▶ _Text for analysis_
>>>>
On the chemical ladder of esters. Detection and formation of ethyl formate in the W51 e2 hot molecular core

TL;DR

This study reports the first detection of ethyl formate in the W51 e2 hot molecular core, providing insights into its formation mechanisms and supporting the significance of grain-surface chemistry in complex molecule synthesis in star-forming regions.

Contribution

It presents the first detection and analysis of ethyl formate in W51 e2, highlighting the role of grain-surface chemistry in its formation in hot molecular cores.

Findings

Detected trans and gauche conformers of ethyl formate.

Excitation temperature of 78±10 K for ethyl formate.

Grain-surface chemistry likely dominates ethyl formate formation.
<<<<
▶ _Material provided_
>>>>
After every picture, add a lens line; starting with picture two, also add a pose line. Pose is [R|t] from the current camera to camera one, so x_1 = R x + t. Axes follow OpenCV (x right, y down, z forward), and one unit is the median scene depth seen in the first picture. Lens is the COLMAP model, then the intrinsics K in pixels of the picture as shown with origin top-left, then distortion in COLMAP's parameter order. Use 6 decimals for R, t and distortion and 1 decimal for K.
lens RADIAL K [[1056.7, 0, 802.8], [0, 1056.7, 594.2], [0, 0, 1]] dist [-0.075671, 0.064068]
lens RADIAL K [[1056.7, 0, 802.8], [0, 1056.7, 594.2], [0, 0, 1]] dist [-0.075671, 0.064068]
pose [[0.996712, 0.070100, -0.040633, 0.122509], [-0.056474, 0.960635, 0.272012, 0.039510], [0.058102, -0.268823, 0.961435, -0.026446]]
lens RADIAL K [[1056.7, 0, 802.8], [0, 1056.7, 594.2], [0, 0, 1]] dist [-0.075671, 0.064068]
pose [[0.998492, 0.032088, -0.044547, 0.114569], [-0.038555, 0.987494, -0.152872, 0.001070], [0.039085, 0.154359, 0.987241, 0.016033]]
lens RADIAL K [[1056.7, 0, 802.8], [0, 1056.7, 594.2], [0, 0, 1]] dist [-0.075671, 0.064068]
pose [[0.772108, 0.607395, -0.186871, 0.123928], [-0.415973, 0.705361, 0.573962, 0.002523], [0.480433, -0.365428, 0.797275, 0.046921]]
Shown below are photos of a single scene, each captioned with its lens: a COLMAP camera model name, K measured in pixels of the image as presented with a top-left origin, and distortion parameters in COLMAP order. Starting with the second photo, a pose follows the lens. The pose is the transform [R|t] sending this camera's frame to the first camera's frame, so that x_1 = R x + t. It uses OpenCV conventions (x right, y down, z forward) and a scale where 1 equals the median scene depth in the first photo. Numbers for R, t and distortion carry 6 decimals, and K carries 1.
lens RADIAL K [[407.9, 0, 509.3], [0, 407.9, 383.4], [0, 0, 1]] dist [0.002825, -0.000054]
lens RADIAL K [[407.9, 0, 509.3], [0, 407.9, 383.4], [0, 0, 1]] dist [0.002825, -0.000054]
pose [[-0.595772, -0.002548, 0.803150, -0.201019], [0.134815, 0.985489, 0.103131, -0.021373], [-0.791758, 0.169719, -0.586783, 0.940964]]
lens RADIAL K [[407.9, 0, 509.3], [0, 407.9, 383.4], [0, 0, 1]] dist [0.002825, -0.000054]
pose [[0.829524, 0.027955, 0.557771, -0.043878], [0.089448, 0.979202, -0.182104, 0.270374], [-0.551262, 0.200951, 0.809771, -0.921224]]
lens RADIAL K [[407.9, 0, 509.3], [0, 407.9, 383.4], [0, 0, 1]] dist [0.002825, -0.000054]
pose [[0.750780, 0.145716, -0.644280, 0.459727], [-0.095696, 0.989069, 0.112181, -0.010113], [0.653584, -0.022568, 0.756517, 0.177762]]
<<<<
▶ _Work order_
In the text above on ethyl formate in the W51 e2 hot molecular core, do these statements agree with the text? Answer yes or no for each, and quote the deciding words: (a) Both trans and gauche conformers of ethyl formate were detected. (b) The excitation temperature found for ethyl formate was about 100 K. (c) Gas-phase chemistry likely dominates ethyl formate formation.

▶ _The completed task_
(a) Yes: "Detected trans and gauche conformers of ethyl formate."
(b) No: "Excitation temperature of 78±10 K for ethyl formate."
(c) No: "Grain-surface chemistry likely dominates ethyl formate formation."